Tout ceci pour dire que si l’infirmation de l’annulation du mariage a satisfait les belles âmes, elle n’a pas contribué à fournir une jurisprudence réellement utile aux femmes qu’elle prétendait défendre en prévision de situations identiques. Car censée protéger les femmes issues de la communauté musulmane, la décision de justice rendue en leur nom les aura seulement convaincu qu’en matière de mariage, elles n’auront pas le même droit à l’erreur que les autres.

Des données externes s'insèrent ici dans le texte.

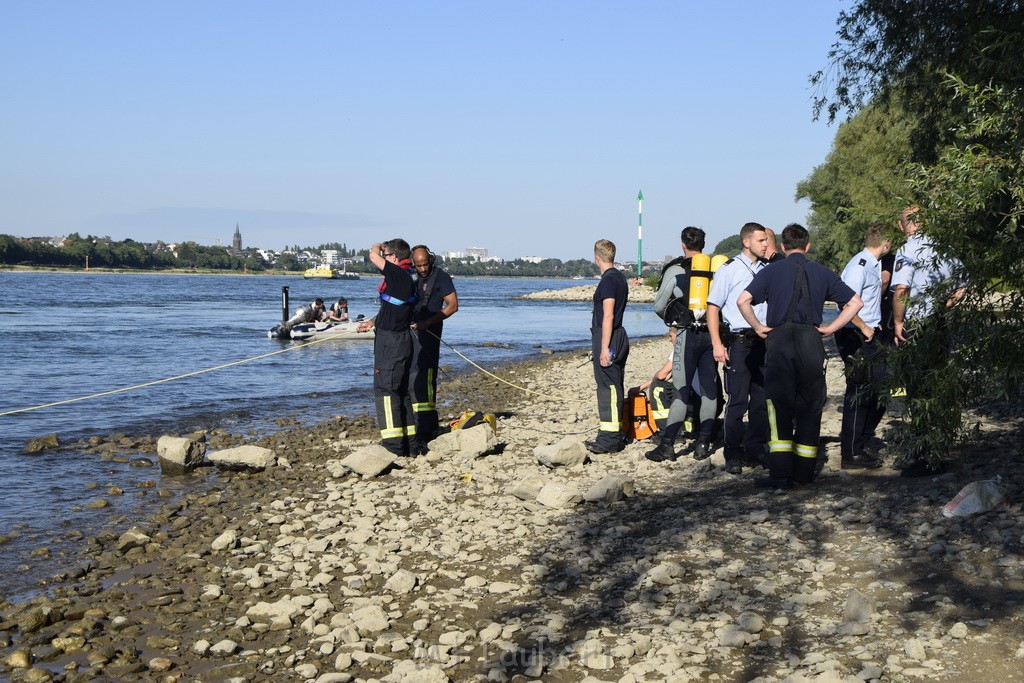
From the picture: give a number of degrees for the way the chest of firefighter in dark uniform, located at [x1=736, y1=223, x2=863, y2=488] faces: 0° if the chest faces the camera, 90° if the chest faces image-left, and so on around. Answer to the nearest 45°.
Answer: approximately 180°

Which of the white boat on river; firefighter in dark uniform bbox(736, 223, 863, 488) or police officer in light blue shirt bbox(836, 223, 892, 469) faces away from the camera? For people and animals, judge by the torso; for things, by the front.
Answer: the firefighter in dark uniform

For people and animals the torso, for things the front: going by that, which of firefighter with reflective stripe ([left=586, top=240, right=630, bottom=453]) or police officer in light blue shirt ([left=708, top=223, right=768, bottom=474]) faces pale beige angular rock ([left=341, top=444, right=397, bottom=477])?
the firefighter with reflective stripe

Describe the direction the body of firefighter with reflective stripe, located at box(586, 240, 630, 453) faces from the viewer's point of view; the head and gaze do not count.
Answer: to the viewer's left

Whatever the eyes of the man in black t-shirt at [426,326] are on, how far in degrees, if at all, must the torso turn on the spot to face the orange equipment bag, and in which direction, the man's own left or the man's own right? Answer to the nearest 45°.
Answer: approximately 135° to the man's own left

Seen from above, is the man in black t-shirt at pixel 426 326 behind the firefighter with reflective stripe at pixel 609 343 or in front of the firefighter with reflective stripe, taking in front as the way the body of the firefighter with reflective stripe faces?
in front

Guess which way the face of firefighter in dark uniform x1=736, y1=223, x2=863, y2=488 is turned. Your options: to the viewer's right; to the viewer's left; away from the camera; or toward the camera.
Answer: away from the camera

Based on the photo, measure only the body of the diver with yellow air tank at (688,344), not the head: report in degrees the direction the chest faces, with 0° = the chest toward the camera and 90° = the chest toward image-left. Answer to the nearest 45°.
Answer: approximately 135°

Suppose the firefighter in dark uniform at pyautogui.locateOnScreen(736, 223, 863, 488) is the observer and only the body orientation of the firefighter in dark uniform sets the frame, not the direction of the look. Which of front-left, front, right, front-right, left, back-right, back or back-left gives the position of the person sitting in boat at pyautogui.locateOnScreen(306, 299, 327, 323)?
front-left

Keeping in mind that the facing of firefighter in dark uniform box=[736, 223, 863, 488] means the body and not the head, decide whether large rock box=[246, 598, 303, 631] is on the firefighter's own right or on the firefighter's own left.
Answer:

Paradoxalement, elles pourront toujours invoquer les fautes religieuses de leur époux tant que cela sert le ministère public dans sa traque aux mariages fictifs (cf. jurisprudence de 2005 dans mon premier commentaire), mais elles ne pourront invoquer ses excès religieux au titre d’une erreur sur les qualités essentielles lorsqu’il sera seulement question de les protéger d’une union malheureuse… Pire encore, elles savent désormais que, dans une situation identique à celle de la jeune femme concernée par le jugement lillois, il leur faudra s’en remettre à la bonne volonté de leur époux (pour obtenir une divorce par consentement mutuel ou sur demande acceptée) ou attendre une faute conjugale de sa part pour obtenir le divorce. À moins qu’elles ne doivent se résoudre à commettre cette faute pour provoquer la demande de divorce.

 

EN GUISE DE CONCLUSION

 

Je comprends tout à fait votre attachement au respect de la vie privée, et partage également votre méfiance quant aux velléités de l’État. Néanmoins je considère qu’il est important de faire la part des choses entre la défiance légitime que nous inspire une politique gouvernementale (la réforme de 2006 est d’ailleurs bien plus intrusive que celle de 2003) et le vécu réel des personnes concernées par les « mariages gris », et plus généralement des personnes abusées dans le cadre d’un mariage, pour lesquels le divorce n’est pas nécessairement la solution la plus appropriée.